* _Text passage_
• • • • • • •

Unusual and interesting toilets from all around the world.

How To Really Clean A Toilet

Cleaning the Toilet

Toilets must be cleaned, and the required amount of work depends on its design and the materials and methods employed. Squat toilets can be much easier to clean, and seatless toilets have significant cleanliness advantages. The seat itself is often made from materials that are intrinsically much more difficult to fully clean and sanitize. As for the cleaning materials, the chemicals frequently used can be hazardous in isolation and extremely dangerous if combined. This has led some people to suggest cleaning the toilet with fire, although my experiments in this area suggest that it is far more trouble than it is worth.

Squat toilets have an advantage for cleaning, as they usually are similar to a shallow sink set into the floor. You can go at them with a mop and a hose.

Raised "throne-style" commodes have a rim that provides a likely place for mold to grow. Removing the seat gives you a cleanliness advantage. The body of the toilet is a bowl made of vitreous (glass-like) material. It's extremely hard and non-porous, meaning that it gets less dirty in the first place and can be cleaned with harsh chemicals and vigorous scrubbing.

The seat, on the other hand, is plastic or painted wood and is somewhat porous (even more so for wood, especially in the case of seats that have been in service for a long time). The seat itself gets dirtier and is harder to clean. The area around the mounting hinges is even worse.

Don't pee in
chlorinated
water

One of the most frequent uses for harsh household chemicals is the cleaning of bathroom toilets. The chemicals can present a danger to children and pets in the home. Mixture of these chemicals makes things even worse.

You can produce hazardous chloramines by mixing ammonia with household bleach (a solution of 3-6% sodium hypochlorite).

NH3 + NaClO → NH2Cl + NaOH
Do not carry out this experiment!

Chloramine molecule, NH2Cl.

NH2Cl, a hazardous chemical easily produced in the home.

Chloramine is being used increasingly by municipal water systems to disinfect water. Chlorination, the addition of chlorine gas, has similar disinfecting characteristics. However, chlorine can form byproducts including potentially carcinogenic trihalomethanes and haloacetic acids. Chloramination, the addition of chloramine, can also form these byproducts plus N-nitrosodimethylame, but all at much lower concentrations.

Do not mix ammonia and bleach outside an appropriate laboratory setting with adequate safety precautions.

Large white polyethylene bucket half filled with chloraminated tap water.

Chloriminated tap water in a white polyethylene bucket.

• • • • • • •

* _Material shown_
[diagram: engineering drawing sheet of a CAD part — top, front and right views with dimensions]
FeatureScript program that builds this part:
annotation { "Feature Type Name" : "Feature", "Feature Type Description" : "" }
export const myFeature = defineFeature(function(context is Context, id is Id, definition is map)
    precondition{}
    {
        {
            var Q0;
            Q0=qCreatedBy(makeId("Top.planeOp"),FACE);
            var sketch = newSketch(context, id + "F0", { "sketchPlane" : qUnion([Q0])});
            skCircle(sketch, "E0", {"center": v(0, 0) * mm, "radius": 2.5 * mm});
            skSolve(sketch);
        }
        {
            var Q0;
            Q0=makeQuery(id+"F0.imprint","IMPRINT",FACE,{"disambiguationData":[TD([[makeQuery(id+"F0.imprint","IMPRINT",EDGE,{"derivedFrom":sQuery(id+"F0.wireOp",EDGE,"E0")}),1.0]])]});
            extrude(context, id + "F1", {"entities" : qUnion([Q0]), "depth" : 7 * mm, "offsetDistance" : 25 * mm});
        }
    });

• • • • • • •

* _Work instructions_
1) In the toilet-cleaning text, what is the body of a raised toilet made of?
2) Please continue the text on cleaning toilets from the point where it ends.
The data has nothing to do with this.

* _Results of the tasks_
1) It is a bowl made of vitreous (glass-like) material.

2)
Water treated with chloramine has a green tint. This tint is so strong that you can observe it by filling a large white polyethylene bucket with chloraminated tap water.

American toilet about to be cleansed by fire.

A toilet possibly in need of flame-cleaning.

A company selling "natural toilet cleaning products" told me that some authorities claim that a toilet is not clean until it has been flambéed with alcohol. Flambéing is the process of applying alcohol or other volatile and flammible hydrocarbons to the inside surface of your toilet bowl and lighting it on fire.

Even as the Toilet Guru, I don't know who these authorities might be. But as you can see in this video, I was interested enough to have tried this personally. However, the procedure is more trouble than it's worth.

As you might imagine, a water-filled porcelain object is not the most conducive base for a brisk fire. While that's good in terms of the potential fire hazard, it's quite tricky to get the thing to light on fire and even harder to maintain a useful flame for any period of time. Part of the frustration is probably due to drugstore rubbing alcohol typically being no more than 70% isopropanol, with the remaining 30% being water!

I have concluded that flambéing is not really worth the trouble outside of special occasions, especially since properly cleaned toilets can have fewer bacteria on their surface than the nearby wash basins. This, of course, assumes that the wash basins have not also been flambéed.

Certain cleaners meant to be put in toilet tanks contain bleach and other caustic chemicals. They keep the bowl sparkling, and they give the water a blue or green tint so you know to replace them when it turns clear again. For practical reasons, these tank tablets are not available in yellow.